Work to complete
Reproduce the records below exactly, leaving out any pictures.

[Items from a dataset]
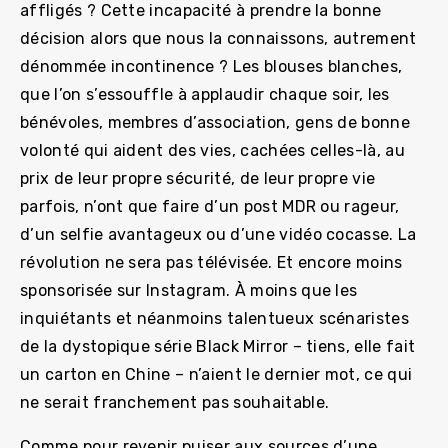
affligés ? Cette incapacité à prendre la bonne
décision alors que nous la connaissons, autrement
dénommée incontinence ? Les blouses blanches,
que l’on s’essouffle à applaudir chaque soir, les
bénévoles, membres d’association, gens de bonne
volonté qui aident des vies, cachées celles-là, au
prix de leur propre sécurité, de leur propre vie
parfois, n’ont que faire d’un post MDR ou rageur,
d’un selfie avantageux ou d’une vidéo cocasse. La
révolution ne sera pas télévisée. Et encore moins
sponsorisée sur Instagram. À moins que les
inquiétants et néanmoins talentueux scénaristes
de la dystopique série Black Mirror – tiens, elle fait
un carton en Chine – n’aient le dernier mot, ce qui
ne serait franchement pas souhaitable.
Comme pour revenir puiser aux sources d’une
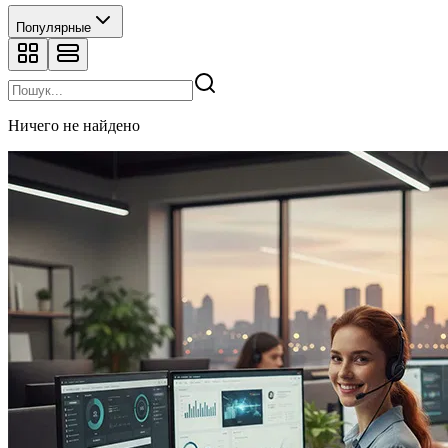
Популярные
Ничего не найдено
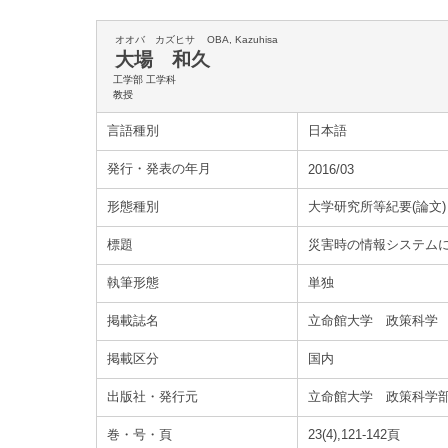
オオバ カズヒサ
OBA, Kazuhisa
大場 和久
工学部 工学科
教授
言語種別
日本語
発行・発表の年月
2016/03
形態種別
大学研究所等紀要(論文)
標題
災害時の情報システム
執筆形態
単独
掲載誌名
立命館大学 政策科学
掲載区分
国内
出版社・発行元
立命館大学 政策科学
巻・号・頁
23(4),121-142頁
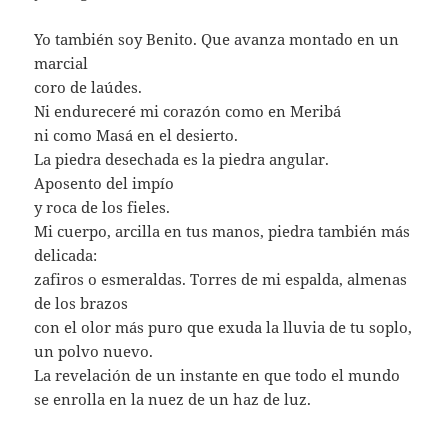
Yo también soy Benito. Que avanza montado en un
marcial
coro de laúdes.
Ni endureceré mi corazón como en Meribá
ni como Masá en el desierto.
La piedra desechada es la piedra angular.
Aposento del impío
y roca de los fieles.
Mi cuerpo, arcilla en tus manos, piedra también más
delicada:
zafiros o esmeraldas. Torres de mi espalda, almenas
de los brazos
con el olor más puro que exuda la lluvia de tu soplo,
un polvo nuevo.
La revelación de un instante en que todo el mundo
se enrolla en la nuez de un haz de luz.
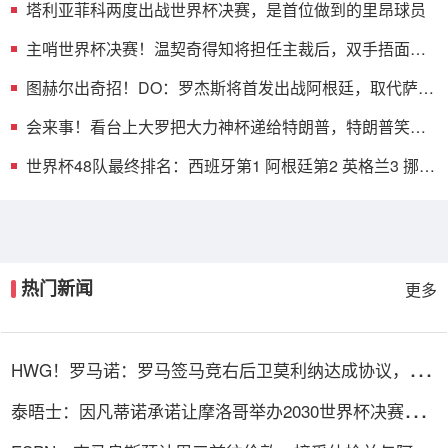
塔利亚菲科两度出战世界杯决赛，是首位做到的里昂球员
主哨世界杯决赛！温契奇得知将担任主裁后，双手捂面快
要落泪
图赫尔出奇招！DO：罗杰斯将首发出战阿根廷，取代萨
卡、马杜埃凯
会来事！看台上大罗把大力神杯递给特朗普，特朗普笑容
满面
世界杯48队最终排名：西班牙第1 阿根廷第2 英格兰3 挪威
5 德国18
热门新闻
更多
HWG！罗马诺：罗马签马竞右后卫莫利纳达成协议，总
价1800万欧
泰晤士：因凡蒂诺承诺让摩洛哥举办2030世界杯决赛，
以换取支持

Answer below
affligés ? Cette incapacité à prendre la bonne
décision alors que nous la connaissons, autrement
dénommée incontinence ? Les blouses blanches,
que l’on s’essouffle à applaudir chaque soir, les
bénévoles, membres d’association, gens de bonne
volonté qui aident des vies, cachées celles-là, au
prix de leur propre sécurité, de leur propre vie
parfois, n’ont que faire d’un post MDR ou rageur,
d’un selfie avantageux ou d’une vidéo cocasse. La
révolution ne sera pas télévisée. Et encore moins
sponsorisée sur Instagram. À moins que les
inquiétants et néanmoins talentueux scénaristes
de la dystopique série Black Mirror – tiens, elle fait
un carton en Chine – n’aient le dernier mot, ce qui
ne serait franchement pas souhaitable.
Comme pour revenir puiser aux sources d’une
Популярные
Ничего не найдено
オオバ カズヒサ
OBA, Kazuhisa
大場 和久
工学部 工学科
教授
言語種別
日本語
発行・発表の年月
2016/03
形態種別
大学研究所等紀要(論文)
標題
災害時の情報システム
執筆形態
単独
掲載誌名
立命館大学 政策科学
掲載区分
国内
出版社・発行元
立命館大学 政策科学
巻・号・頁
23(4),121-142頁
Yo también soy Benito. Que avanza montado en un
marcial
coro de laúdes.
Ni endureceré mi corazón como en Meribá
ni como Masá en el desierto.
La piedra desechada es la piedra angular.
Aposento del impío
y roca de los fieles.
Mi cuerpo, arcilla en tus manos, piedra también más
delicada:
zafiros o esmeraldas. Torres de mi espalda, almenas
de los brazos
con el olor más puro que exuda la lluvia de tu soplo,
un polvo nuevo.
La revelación de un instante en que todo el mundo
se enrolla en la nuez de un haz de luz.
塔利亚菲科两度出战世界杯决赛，是首位做到的里昂球员
主哨世界杯决赛！温契奇得知将担任主裁后，双手捂面快
要落泪
图赫尔出奇招！DO：罗杰斯将首发出战阿根廷，取代萨
卡、马杜埃凯
会来事！看台上大罗把大力神杯递给特朗普，特朗普笑容
满面
世界杯48队最终排名：西班牙第1 阿根廷第2 英格兰3 挪威
5 德国18
热门新闻
更多
HWG！罗马诺：罗马签马竞右后卫莫利纳达成协议，总
价1800万欧
泰晤士：因凡蒂诺承诺让摩洛哥举办2030世界杯决赛，
以换取支持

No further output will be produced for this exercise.